Écumant entre autres New York, Vancouver et Montréal, elle nous relate comment des tours de béton toujours plus hautes, sous forme de condos de luxe ou d’infrastructures publiques et privées, menacent l’équilibre et l’harmonie sociale de ces zones ; et comment les communautés locales se mobilisent pour tenter de préserver leur authenticité. Dans la métropole québécoise, le Quartier chinois s’est ainsi graduellement retrouvé à l’ombre de complexes et tours de bureaux, de nouvelles constructions ayant également poussé ces dernières années. À New York, le projet d’une gigantesque prison au cœur du Chinatown a enfermé les habitants sous les verrous de l’angoisse et de la révolte.

PHOTO JOSHUA FRANK, FOURNIE PAR LA PRODUCTION

Les quartiers chinois nord-américains constituent le berceau de pratiques et traditions auxquelles les résidants sont très attachés. Ici, la danse du dragon exécutée par le club Hon Hsing de Vancouver.

Face à ces plans de briques et d’acier, Haute tension à Chinatown présente les membres de cette communauté en chair et en os, profondément attachés à leurs quartiers asphyxiés par des développements effrénés. Restaurateurs, commerçants, lieux de culte, célébrations traditionnelles : on découvre une foule de destinées, d’histoires familiales et personnelles, bâties et transmises au fil des générations, coiffées par le souci de préservation de l’authenticité de ce milieu de vie.

■ Données fournies:
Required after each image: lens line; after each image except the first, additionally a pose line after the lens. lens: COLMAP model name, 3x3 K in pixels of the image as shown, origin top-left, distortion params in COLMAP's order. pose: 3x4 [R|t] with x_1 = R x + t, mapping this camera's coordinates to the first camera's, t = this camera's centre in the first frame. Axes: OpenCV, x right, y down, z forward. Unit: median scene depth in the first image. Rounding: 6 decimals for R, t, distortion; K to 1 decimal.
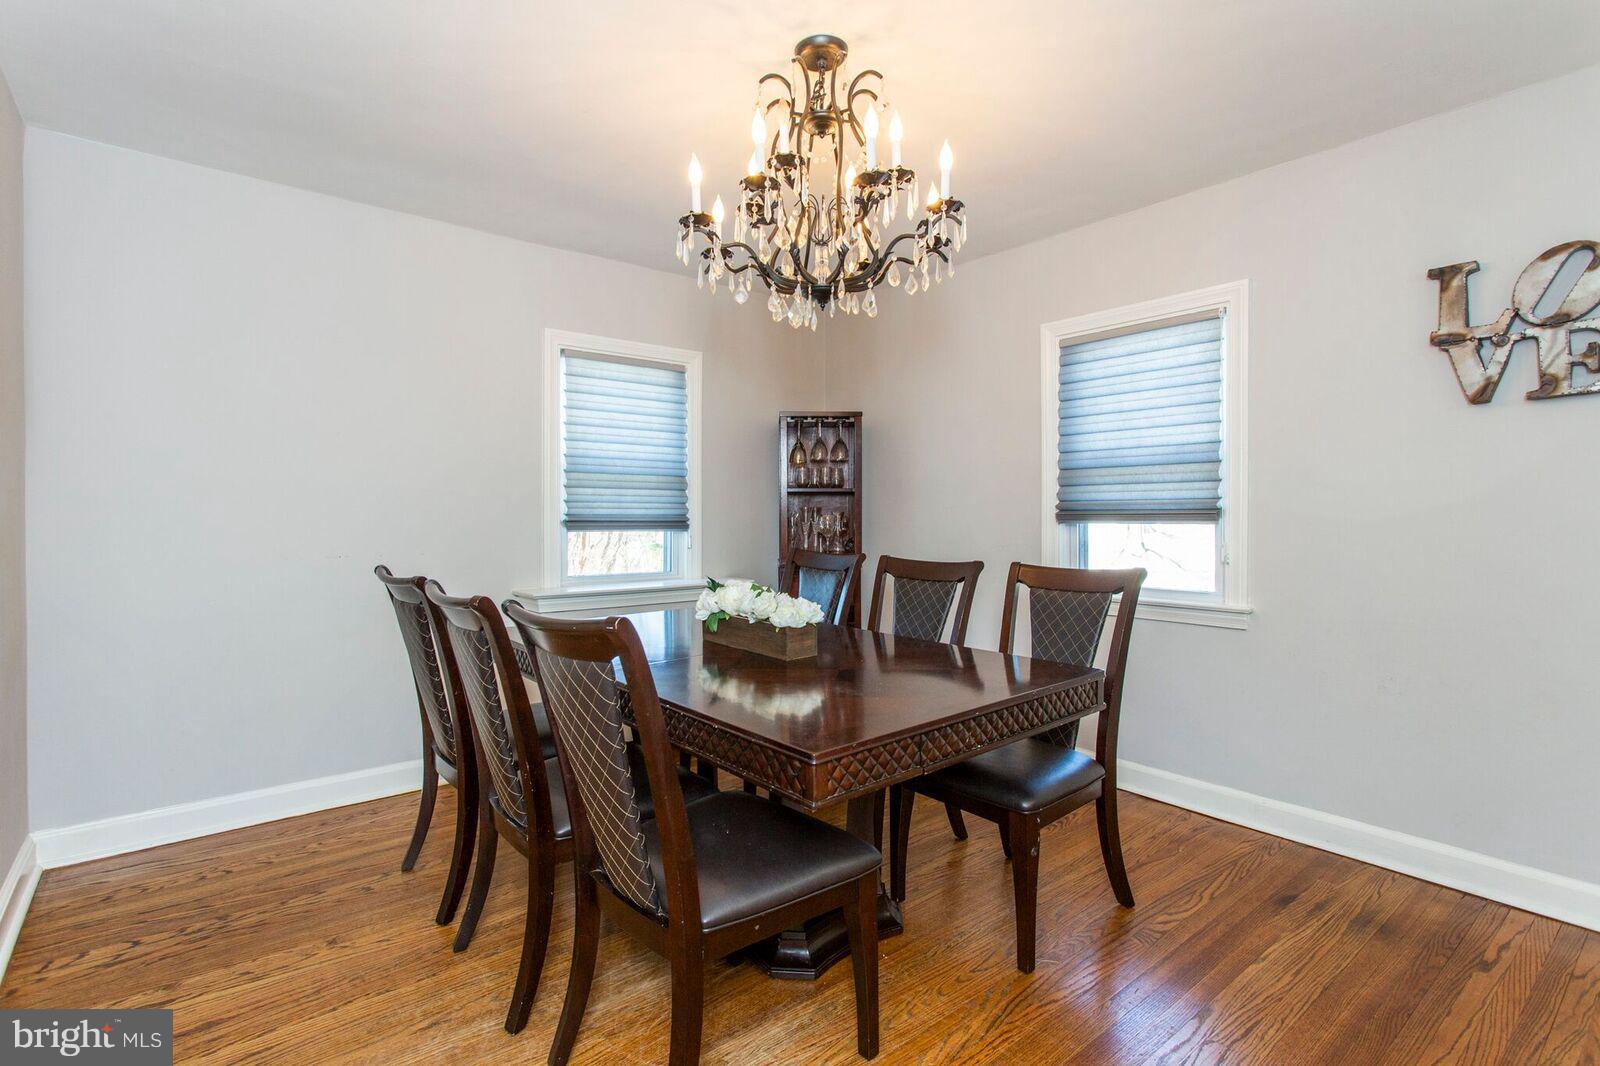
lens RADIAL K [[765.6, 0, 800.0], [0, 765.6, 533.0], [0, 0, 1]] dist [-0.002190, -0.000024]
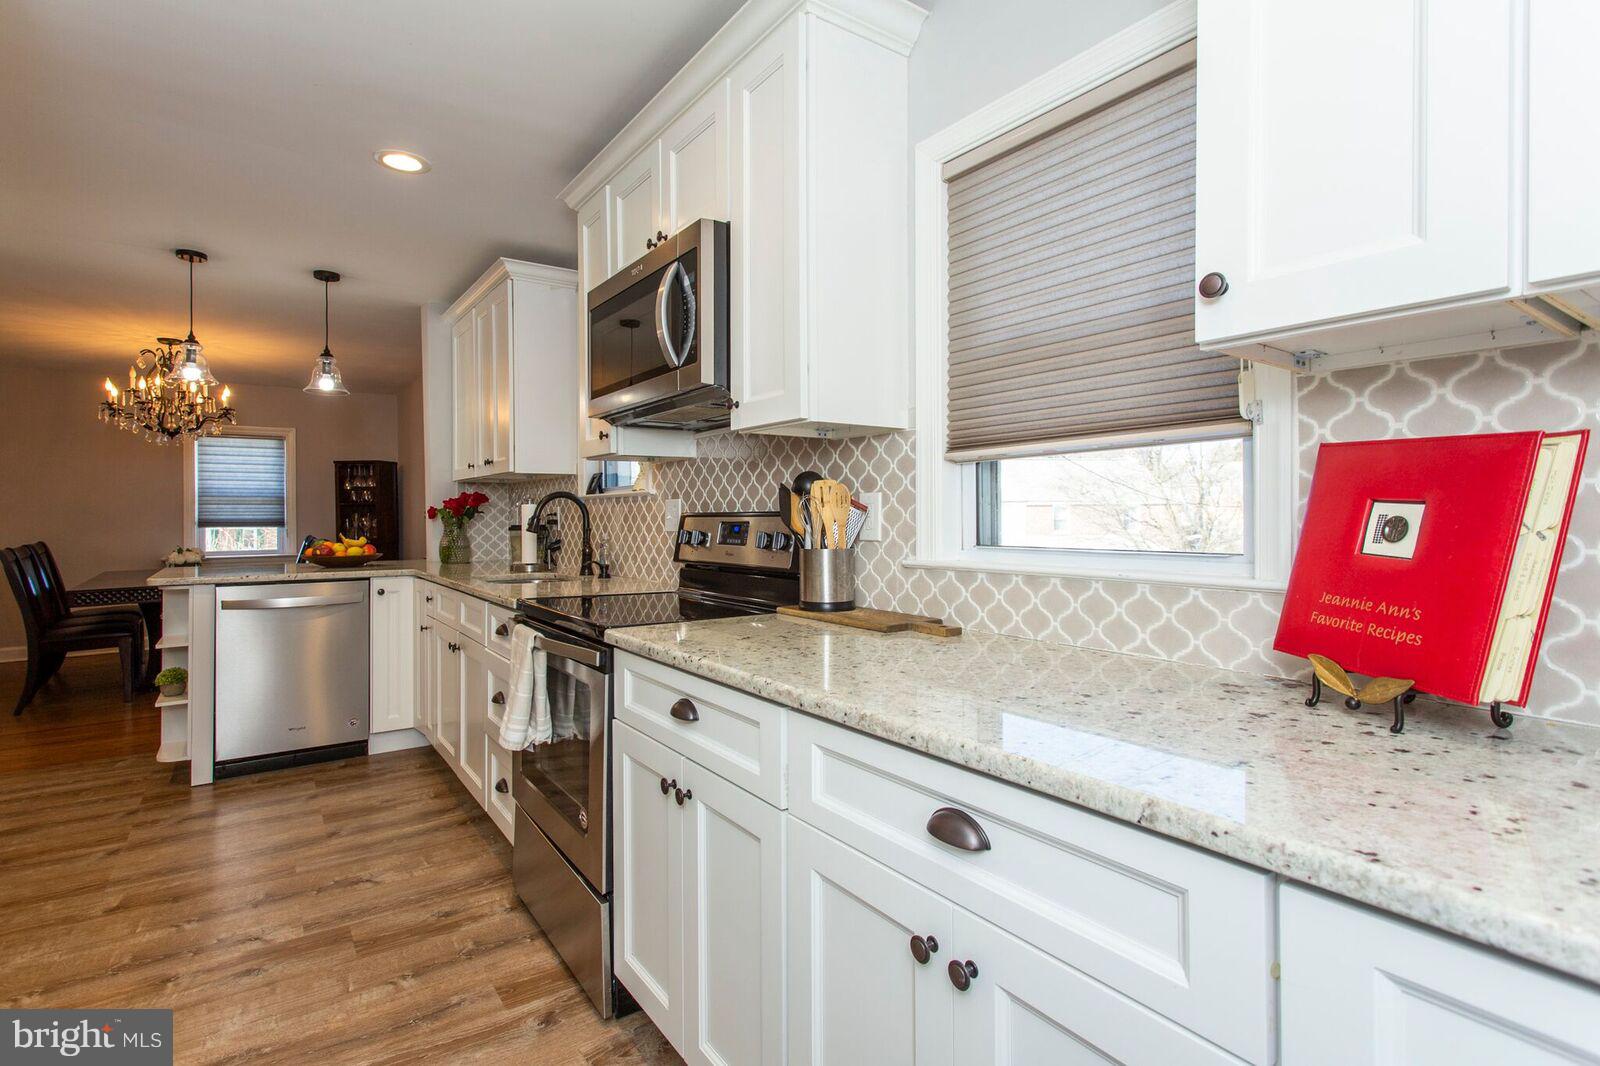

■ Actions à mener:
[1] Indiquez si chacune des affirmations suivantes concorde avec le texte étudié, en justifiant par une citation exacte. (a) À Montréal, le Quartier chinois s'est peu à peu retrouvé à l'ombre de complexes et de tours de bureaux. (b) Le projet d'une prison gigantesque concerne le quartier chinois de Vancouver. (c) La danse du dragon montrée est exécutée par un club de New York.
[2] Restituez le passage du texte étudié qui commence par « Les quartiers chinois » et se poursuit jusqu'à « Hsing de Vancouver. ».

■ Solutions des problèmes:
[1]
(a) Oui : « Dans la métropole québécoise, le Quartier chinois s’est ainsi graduellement retrouvé à l’ombre de complexes et tours de bureaux ».
(b) Non : « À New York, le projet d’une gigantesque prison au cœur du Chinatown ».
(c) Non : « la danse du dragon exécutée par le club Hon Hsing de Vancouver ».

[2]
Les quartiers chinois nord-américains constituent le berceau de pratiques et traditions auxquelles les résidants sont très attachés. Ici, la danse du dragon exécutée par le club Hon Hsing de Vancouver.